Another example is helper functions. You might break down some of your bigger logic into smaller functions, but that doesn't mean you want to everyone to see and use these helper functions, you only want them to access your main API functions.
In other words, you want to hide some of the internals in your code from the interface.
See some videos on APIs, such as this Google talk.
Having recently had the extreme luxury of being able to design and implement an object system from scratch, I took the policy of forcing all variables to be (equivalent to) protected. My goal was to encourage users to always treat the variables as part of the implementation and not the specification.

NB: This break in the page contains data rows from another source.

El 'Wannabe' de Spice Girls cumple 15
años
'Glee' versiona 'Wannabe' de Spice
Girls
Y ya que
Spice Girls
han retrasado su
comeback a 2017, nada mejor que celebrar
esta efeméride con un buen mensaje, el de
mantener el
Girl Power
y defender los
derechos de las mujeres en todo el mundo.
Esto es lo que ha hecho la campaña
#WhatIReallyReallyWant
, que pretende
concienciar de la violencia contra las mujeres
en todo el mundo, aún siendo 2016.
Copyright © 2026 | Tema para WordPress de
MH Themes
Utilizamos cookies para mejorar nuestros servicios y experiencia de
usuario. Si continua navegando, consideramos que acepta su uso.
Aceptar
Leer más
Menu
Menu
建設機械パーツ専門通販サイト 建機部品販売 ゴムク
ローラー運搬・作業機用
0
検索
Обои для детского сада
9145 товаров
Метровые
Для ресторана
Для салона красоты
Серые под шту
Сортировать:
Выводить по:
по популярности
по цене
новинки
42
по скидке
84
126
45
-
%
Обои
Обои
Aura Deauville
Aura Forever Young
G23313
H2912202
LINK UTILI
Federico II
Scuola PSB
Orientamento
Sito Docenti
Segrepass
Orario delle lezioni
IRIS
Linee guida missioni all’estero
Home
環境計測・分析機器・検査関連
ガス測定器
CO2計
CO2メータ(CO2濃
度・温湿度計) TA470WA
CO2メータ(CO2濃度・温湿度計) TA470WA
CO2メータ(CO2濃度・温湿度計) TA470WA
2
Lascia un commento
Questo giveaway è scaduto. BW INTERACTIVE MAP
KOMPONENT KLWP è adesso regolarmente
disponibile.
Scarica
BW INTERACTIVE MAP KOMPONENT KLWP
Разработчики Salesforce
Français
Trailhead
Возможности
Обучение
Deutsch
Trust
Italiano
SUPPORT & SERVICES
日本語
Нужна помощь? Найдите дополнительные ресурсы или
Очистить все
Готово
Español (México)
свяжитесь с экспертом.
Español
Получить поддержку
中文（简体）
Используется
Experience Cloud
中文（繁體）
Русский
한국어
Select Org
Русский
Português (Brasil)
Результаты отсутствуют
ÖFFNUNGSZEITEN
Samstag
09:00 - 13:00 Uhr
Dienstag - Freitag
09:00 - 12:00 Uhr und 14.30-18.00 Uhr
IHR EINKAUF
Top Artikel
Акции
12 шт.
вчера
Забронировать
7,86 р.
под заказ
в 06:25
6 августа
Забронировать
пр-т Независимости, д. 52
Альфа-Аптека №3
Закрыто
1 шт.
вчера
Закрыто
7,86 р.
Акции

OTOH, I also left in hooks to allow code to break this restriction as there remain reasons to not follow it (e.g., the object serialization engine cannot follow the rules).
Note that my classes did not need to enforce security; the language had other mechanisms for that.

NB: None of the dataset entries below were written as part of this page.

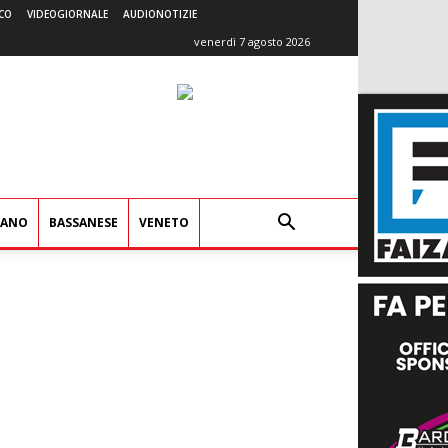
CO
VIDEOGIORNALE
AUDIONOTIZIE
venerdì 7 agosto 2026
IANO
BASSANESE
VENETO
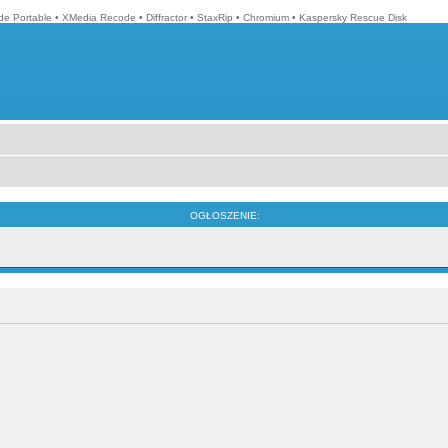
e Portable
•
XMedia Recode
•
Diffractor
•
StaxRip
•
Chromium
•
Kaspersky Rescue Disk
OGŁOSZENIE:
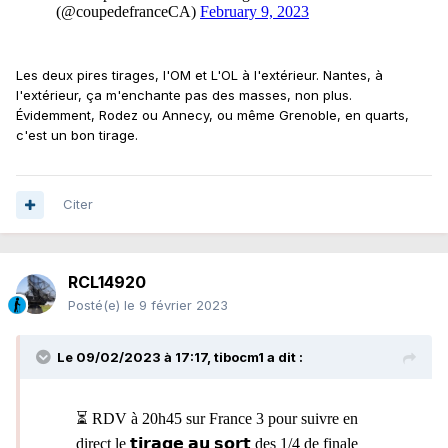
Les deux pires tirages, l'OM et L'OL à l'extérieur. Nantes, à
l'extérieur, ça m'enchante pas des masses, non plus.
Évidemment, Rodez ou Annecy, ou même Grenoble, en quarts,
c'est un bon tirage.
Citer
RCL14920
Posté(e)
le 9 février 2023
Le 09/02/2023 à 17:17,
tibocm1
a dit :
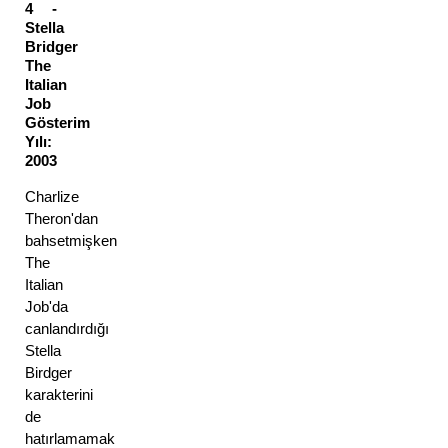
4 - 
Stella 
Bridger 
The 
Italian 
Job
Gösterim 
Yılı: 
2003 
Charlize 
Theron'dan 
bahsetmişken 
The 
Italian 
Job'da 
canlandırdığı 
Stella 
Birdger 
karakterini 
de 
hatırlamamak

In my opinion the most important reason for use private members is hiding implementation, so that it can changed in the future without changing descendants.
Some languages - Smalltalk, for instance - don't have visibility modifiers at all.
In Smalltalk's case, all instance variables are always private and all methods are always public. A developer indicates that a method's "private" - something that might change, or a helper method that doesn't make much sense on its own - by putting the method in the "private" protocol.
Users of a class can then see that they should think twice about sending a message marked private to that class, but still have the freedom to make use of the method.
(Note: "properties" in Smalltalk are simply getter and setter methods.)
I personally rarely make use of protected members. I usually favor composition, the decorator pattern or the strategy pattern. There are very few cases in which I trust a subclass(ing programmer) to handle protected variables correctly. Sometimes I have protected methods to explicitly offer an interface specifically for subclasses, but these cases are actually rare.
Most of the time I have an absract base class with only public pure virtuals (talking C++ now), and implementing classes implement these. Sometimes they add some special initialization methods or other specific features, but the rest is private.
First of all 'properties' could refer to different things in different languages. For example, in Java you would be meaning instance variables, whilst C# has a distinction between the two.
I'm going to assume you mean instance variables since you mention getters/setters.
The reason as others have mentioned is Encapsulation. And what does Encapsulation buy us?
Flexibility
When things have to change (and they usually do), we are much less likely to break the build by properly encapsulating properties.
For example we may decide to make a change like:
int getFoo()
{
return foo;
}
int getFoo()
{
return bar + baz;
}
If we had not encapsulated 'foo' to begin with, then we'd have much more code to change. (than this one line)
Another reason to encapsulate a property, is to provide a way of bullet-proofing our code:
void setFoo(int val)
{
if(foo < 0)
throw MyException(); // or silently ignore
foo = val;
}
This is also handy as we can set a breakpoint in the mutator, so that we can break whenever something tries to modify our data.
If our property was public, then we could not do any of this!